FHIR is the latest standard to be developed under the HL7 organization. Pronounced ‘Fire’ , FHIR stands for Fast Healthcare Interoperability Resources.
I think it’s the most interesting standard to have come out of HL7 since the original HL7 protocol. In my opinion it’s the only one which has a chance of becoming a widely implemented standard.
Version 3 HL7 was a technically disruptive technology that was lacking an equivalent disruptive business opportunity or need in the market. In blunt terms it did not help anyone make money or save money which was why until government agencies started to mandate it’s use, it was dead on arrival.
That was the main point I put out into the standards community with a provocative blog article I made 2 years ago – The Rise and Fall of HL7.
Barry Smith picked up and re-published it and it caused some waves of debate within the healthcare standards world. I hit a chord with what many people were thinking but were uncomfortable to talk about publicly.
It acted as a catalyst in creating the HL7 Fresh Look task force and from that effort emerged the new FHIR project spearheaded by Graeme Grieve.
To me FHIR looks very promising. It’s hard to predict if it will be successful but I think the approach has value. Technically is starts from a sound foundation:
- It’s a more granular way to exchange data without the rigid workflow of traditional HL7.

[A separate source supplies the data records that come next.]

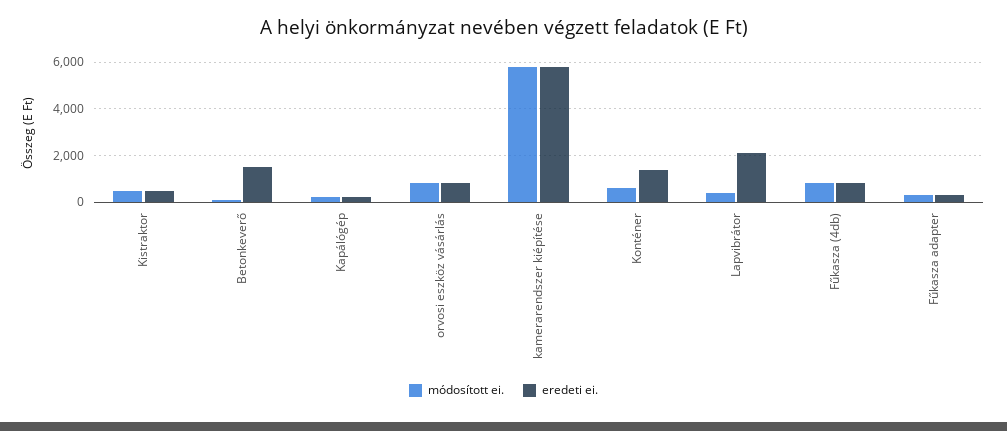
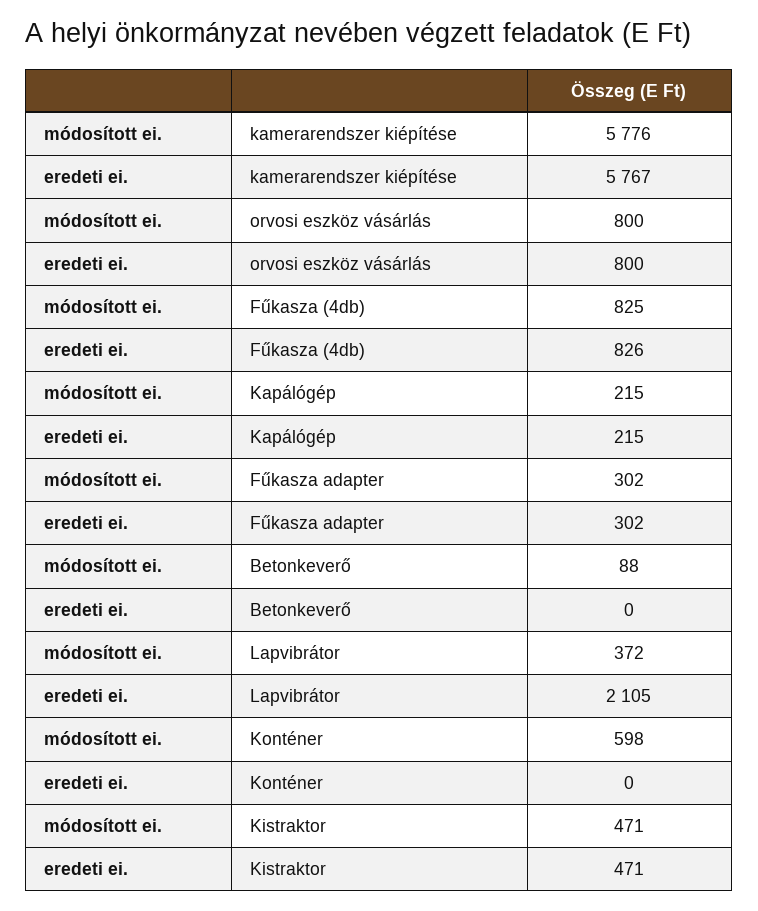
  {
    "módosított ei.": {
      "Kistraktor": 471,
      "Betonkeverő": 88,
      "Kapálógép": 215,
      "orvosi eszköz vásárlás": 800,
      "kamerarendszer kiépítése": 5776,
      "Konténer": 598,
      "Lapvibrátor": 372,
      "Fűkasza (4db)": 825,
      "Fűkasza adapter": 302
    },
    "eredeti ei.": {
      "Kistraktor": 471,
-     "Betonkeverő": 1500,
+     "Betonkeverő": 0,
      "Kapálógép": 215,
      "orvosi eszköz vásárlás": 800,
      "kamerarendszer kiépítése": 5767,
-     "Konténer": 1500,
+     "Konténer": 0,
      "Lapvibrátor": 2105,
      "Fűkasza (4db)": 826,
      "Fűkasza adapter": 302
    }
  }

- No overhead of SOAP and other nonsense by using a straightforward RESTful style approach.
- High emphasis on conformance and reference implementations, connectathons etc. as part of the core process
- It focuses on hitting 80% of the common use cases rather than the 20% of exceptions (80/20 rule)

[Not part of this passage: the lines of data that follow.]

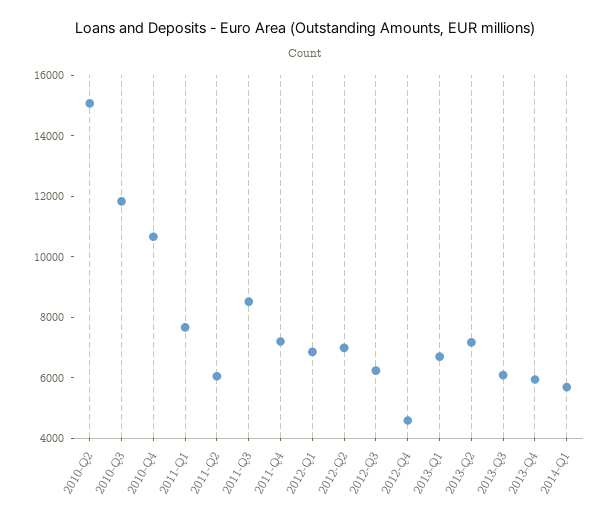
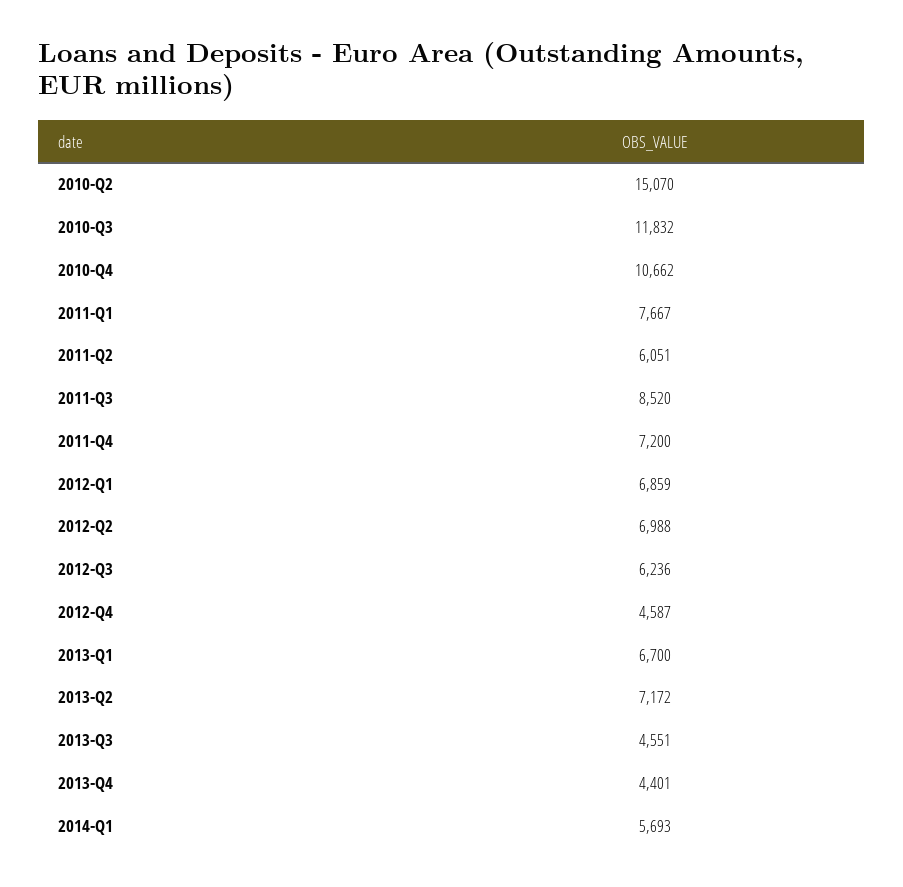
  {
    "2010-Q2": 15070,
    "2010-Q3": 11832,
    "2010-Q4": 10662,
    "2011-Q1": 7667,
    "2011-Q2": 6051,
    "2011-Q3": 8520,
    "2011-Q4": 7200,
    "2012-Q1": 6859,
    "2012-Q2": 6988,
    "2012-Q3": 6236,
    "2012-Q4": 4587,
    "2013-Q1": 6700,
    "2013-Q2": 7172,
-   "2013-Q3": 6000,
+   "2013-Q3": 4551,
-   "2013-Q4": 6000,
+   "2013-Q4": 4401,
    "2014-Q1": 5693
  }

But more important than the technical factors, FHIR addresses some real needs in the market. It passes the smell test of enabling people to make money and save money. These are the drivers:
- Mobile healthcare applications and the cloud
- Medical device integration
- More flexible custom workflow
That’s what’s exciting about FHIR – this standard really could be useful and actually drive new efficiencies. For vendors it represents an opportunity to offer more value to their clients and build new revenue streams. For end users this offers ways to streamline and improve patient care and drive down bottom line costs.
FHIR is like HL7 Version 2.X in that it actually has the potential to solve a real need that exists in the market. That’s the foundation of making a successful standard. FHIR could help make money and save money. That is essential if you want a standard to be adopted.
That’s why I am putting my company behind and supporting the FHIR standard. You’ll be hearing a lot more about FHIR and what it means from myself and my team over the coming year. Anyway – sound out – what are your thoughts? What do you think about the new FHIR standard?